中道・野田佳彦氏が選挙戦総括「高市総理への期待感だけの『推し活』のようなイメージ論に選挙戦全体が支配されてしまった」

via 野田佳彦氏公式Xより引用
中道改革連合の野田佳彦前共同代表が16日、自身の公式ブログを更新。2月8日に投開票が行われた衆院選での大敗を受け、『お詫び(水中の陣)』と題したメッセージを掲載し、現在の心境と再起への決意を明かした。

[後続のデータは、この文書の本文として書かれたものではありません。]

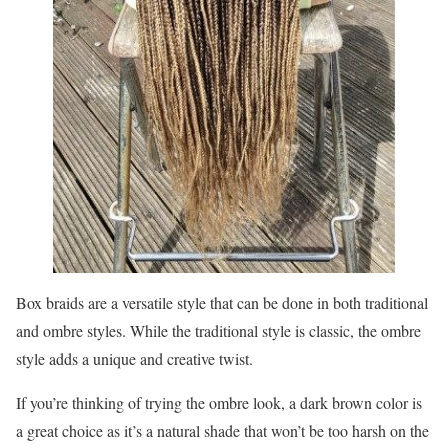
Box braids are a versatile style that can be done in both traditional
and ombre styles. While the traditional style is classic, the ombre
style adds a unique and creative twist.
If you’re thinking of trying the ombre look, a dark brown color is
a great choice as it’s a natural shade that won’t be too harsh on the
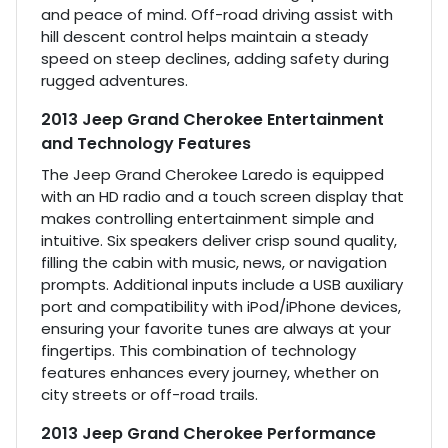
and peace of mind. Off-road driving assist with
hill descent control helps maintain a steady
speed on steep declines, adding safety during
rugged adventures.
2013 Jeep Grand Cherokee Entertainment
and Technology Features
The Jeep Grand Cherokee Laredo is equipped
with an HD radio and a touch screen display that
makes controlling entertainment simple and
intuitive. Six speakers deliver crisp sound quality,
filling the cabin with music, news, or navigation
prompts. Additional inputs include a USB auxiliary
port and compatibility with iPod/iPhone devices,
ensuring your favorite tunes are always at your
fingertips. This combination of technology
features enhances every journey, whether on
city streets or off-road trails.
2013 Jeep Grand Cherokee Performance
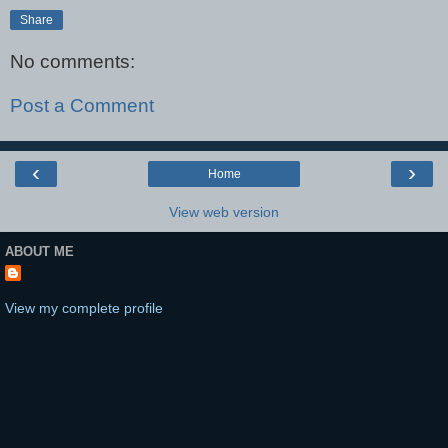
Share
No comments:
Post a Comment
‹
›
Home
View web version
ABOUT ME
View my complete profile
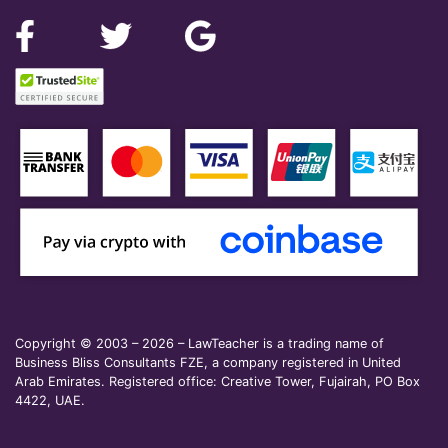
Copyright © 2003 – 2026 – LawTeacher is a trading name of
Business Bliss Consultants FZE, a company registered in United
Arab Emirates. Registered office: Creative Tower, Fujairah, PO Box
4422, UAE.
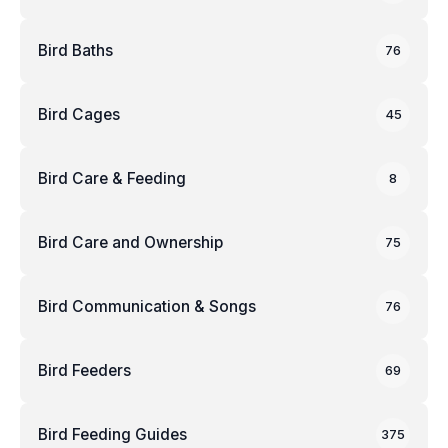
Bird Baths
76
Bird Cages
45
Bird Care & Feeding
8
Bird Care and Ownership
75
Bird Communication & Songs
76
Bird Feeders
69
Bird Feeding Guides
375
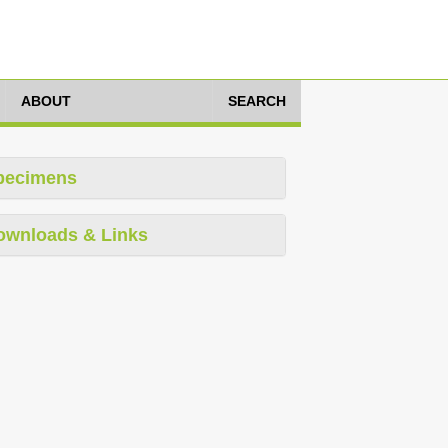
ABOUT
SEARCH
pecimens
ownloads & Links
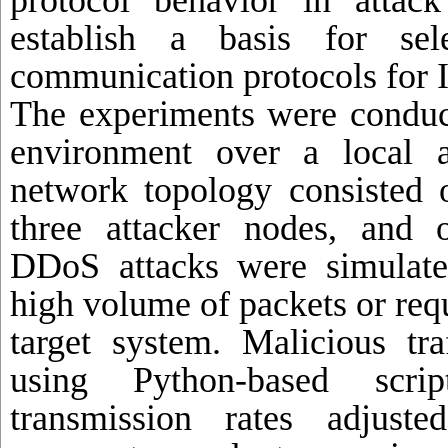
protocol behavior in attac
establish a basis for sele
communication protocols for I
The experiments were conduct
environment over a local 
network topology consisted o
three attacker nodes, and 
DDoS attacks were simulate
high volume of packets or requ
target system. Malicious tr
using Python-based scri
transmission rates adjuste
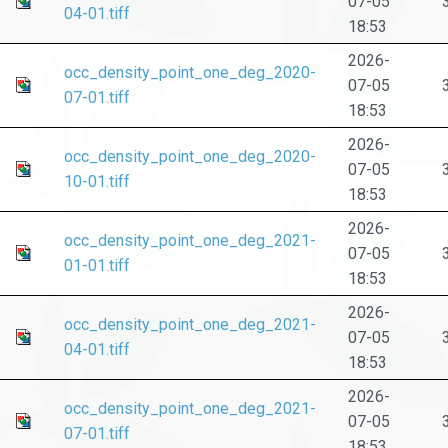
07-05
04-01.tiff
18:53
2026-
occ_density_point_one_deg_2020-
07-05
07-01.tiff
18:53
2026-
occ_density_point_one_deg_2020-
07-05
10-01.tiff
18:53
2026-
occ_density_point_one_deg_2021-
07-05
01-01.tiff
18:53
2026-
occ_density_point_one_deg_2021-
07-05
04-01.tiff
18:53
2026-
occ_density_point_one_deg_2021-
07-05
07-01.tiff
18:53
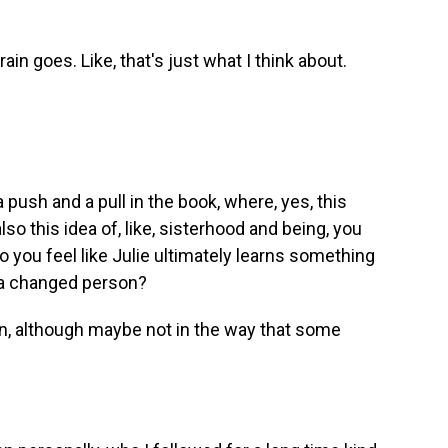
n goes. Like, that's just what I think about.
push and a pull in the book, where, yes, this
lso this idea of, like, sisterhood and being, you
 you feel like Julie ultimately learns something
s a changed person?
n, although maybe not in the way that some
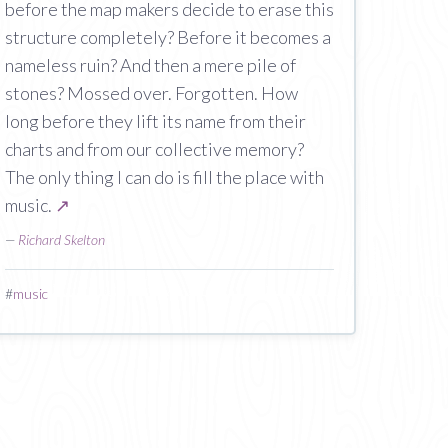
before the map makers decide to erase this
structure completely? Before it becomes a
nameless ruin? And then a mere pile of
stones? Mossed over. Forgotten. How
long before they lift its name from their
charts and from our collective memory?
The only thing I can do is fill the place with
music.
↗
—
Richard Skelton
#
music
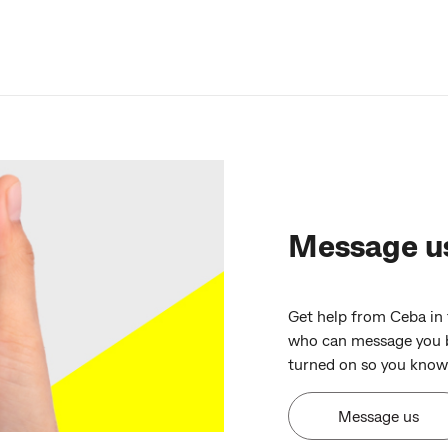
Message u
Get help from Ceba in
who can message you b
turned on so you know 
Message us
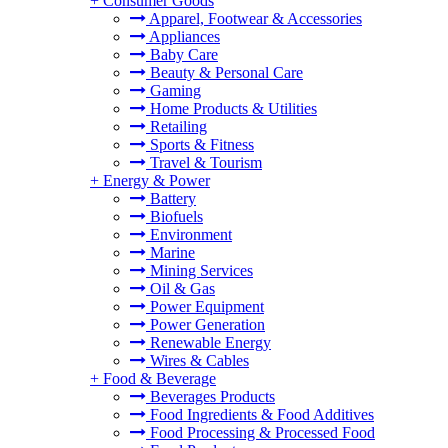
+
Consumer Goods
Apparel, Footwear & Accessories
Appliances
Baby Care
Beauty & Personal Care
Gaming
Home Products & Utilities
Retailing
Sports & Fitness
Travel & Tourism
+
Energy & Power
Battery
Biofuels
Environment
Marine
Mining Services
Oil & Gas
Power Equipment
Power Generation
Renewable Energy
Wires & Cables
+
Food & Beverage
Beverages Products
Food Ingredients & Food Additives
Food Processing & Processed Food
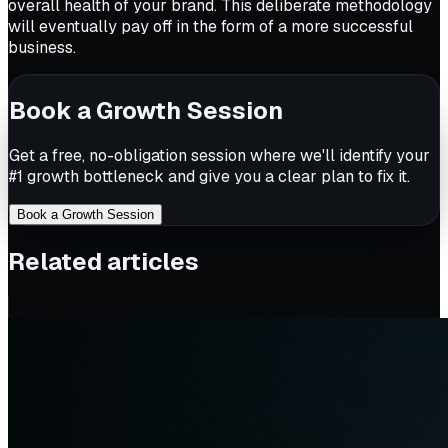
overall health of your brand. This deliberate methodology
will eventually pay off in the form of a more successful
business.
Book a Growth Session
Get a free, no-obligation session where we'll identify your
#1 growth bottleneck and give you a clear plan to fix it.
Book a Growth Session
Related articles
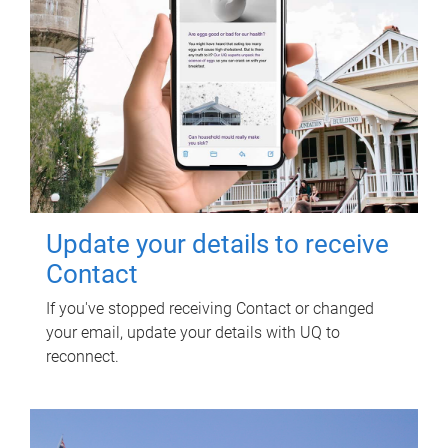
Update your details to receive
Contact
If you've stopped receiving Contact or changed
your email, update your details with UQ to
reconnect.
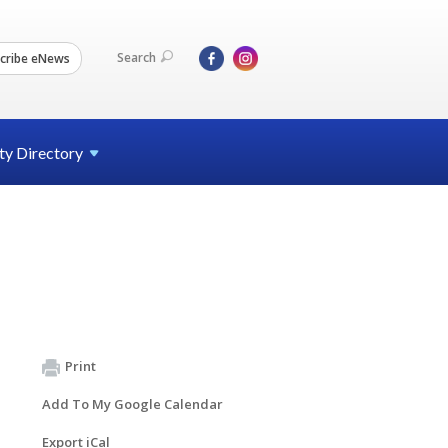
Search
cribe eNews
ty
Directory
Print
Add To My Google Calendar
Export iCal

野田氏は選挙結果について、「新党『中道』は比例42議席、小選挙区7議席、合計49議席の獲得にとどまり、大敗を喫することになりました。主権者のご審判であり、厳粛に謙虚に受け止めたいと思います」と総括。

続けて、「長年仰ぎ見続けてきた先輩や苦楽を共にしてきたかけがえのない同志、将来有望な中堅・若手が議席に届かなかったことは、痛恨の極みです。この大敗の責任は、すべて共同代表である私にあり、その責任は極めて重大です。そのため、先週、『中道』の共同代表を辞任いたしました」と述べ、自らの責任を認めたうえで共同代表の辞任を報告した。

また、今回の選挙戦について、「自民党にガチンコ勝負で負けたという実感はありません。高市総理への期待感だけの『推し活』のようなイメージ論に、選挙戦全体が支配されてしまったように思います。何とも言えない独特の『時代の空気』に、私たちの訴えが飲み込まれてしまいました」と振り返った。

そのうえで、「日本の社会は、時々えも言われぬ『空気』に支配されることがあります。しかし、それは、常に危うさを伴います。『ふわっとした空気』が『極論』に安易な解決を求める発想へと向かわないように注意しなければなりません」と警鐘を鳴らした。

さらに、「全国を回る中で、『物価高で生活が苦しい』『分断と対立に危機を感じる』という切実な声を確かに聞きました。生活の安心と平和を守る『穏健な政治勢力』として、中道のかたまりを作るという方向性は決して間違っていなかったと思います」とも記し、これまで掲げてきた中道路線の意義を強調した。

野田氏は最後に、「新しく選出された代表の下で、中道の『種火』を絶やすことなく、その熱を伝播していきたいと思います」「苦しい戦いになるでしょうが、間違っていることは正々堂々と質し、今まさに苦しむ人へ手を差し伸べられるよう全力で頑張ります」などと決意を示し、「背水の陣どころか水中の陣です。ドボンと落ちた水の中から浮かび上がり、崖に爪立て這い上がる決意です。引き続きのご支援を心よりお願い申し上げます」と呼びかけた。